▶ _DESAFIO_:
Extraia todas as linhas dos registros abaixo, sem nenhuma alteração. Deixe as imagens de fora da resposta.

▶ _DADOS FORNECIDOS_:

····················

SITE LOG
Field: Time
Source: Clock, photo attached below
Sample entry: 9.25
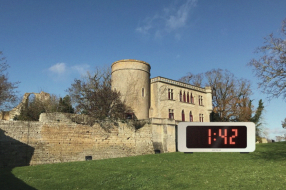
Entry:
1.42
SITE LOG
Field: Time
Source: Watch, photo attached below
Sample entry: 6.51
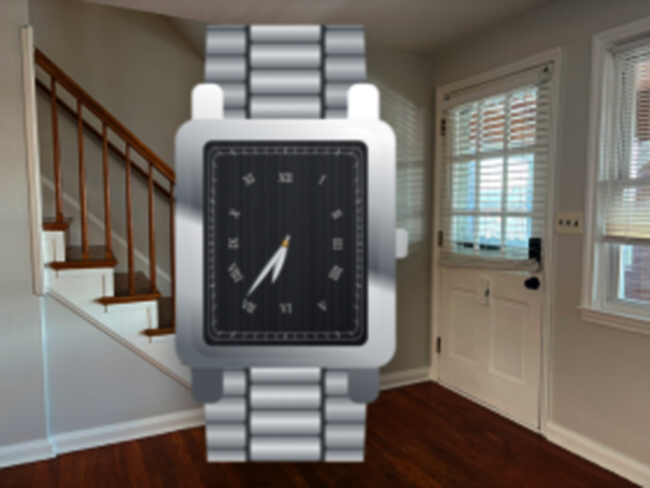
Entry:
6.36
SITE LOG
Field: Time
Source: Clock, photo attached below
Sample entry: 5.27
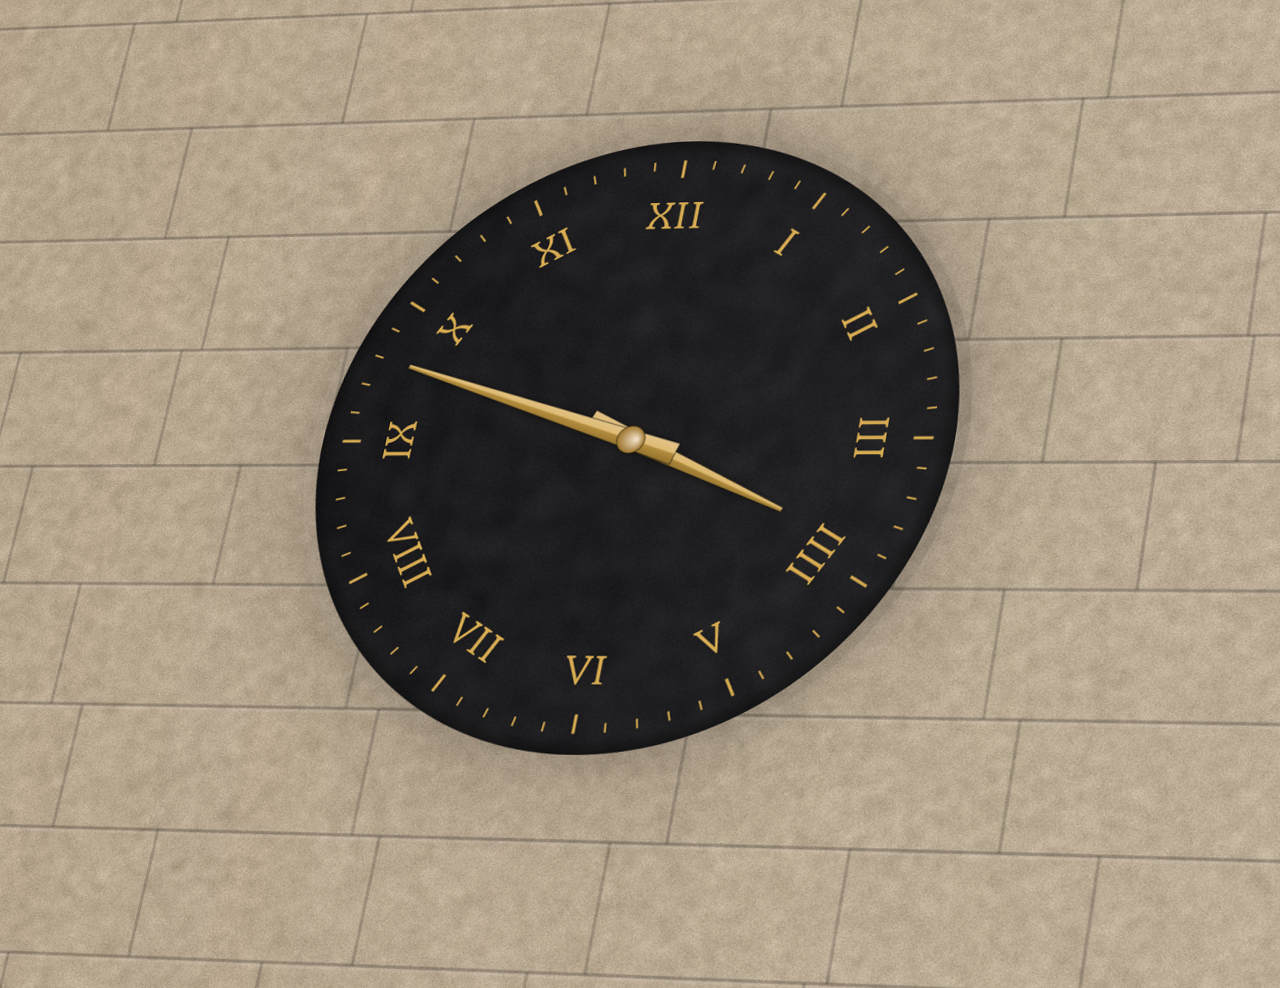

····················

▶ _SOLUÇÃO ABAIXO_:
SITE LOG
Field: Time
Source: Clock, photo attached below
Sample entry: 9.25
Entry:
1.42
SITE LOG
Field: Time
Source: Watch, photo attached below
Sample entry: 6.51
Entry:
6.36
SITE LOG
Field: Time
Source: Clock, photo attached below
Sample entry: 5.27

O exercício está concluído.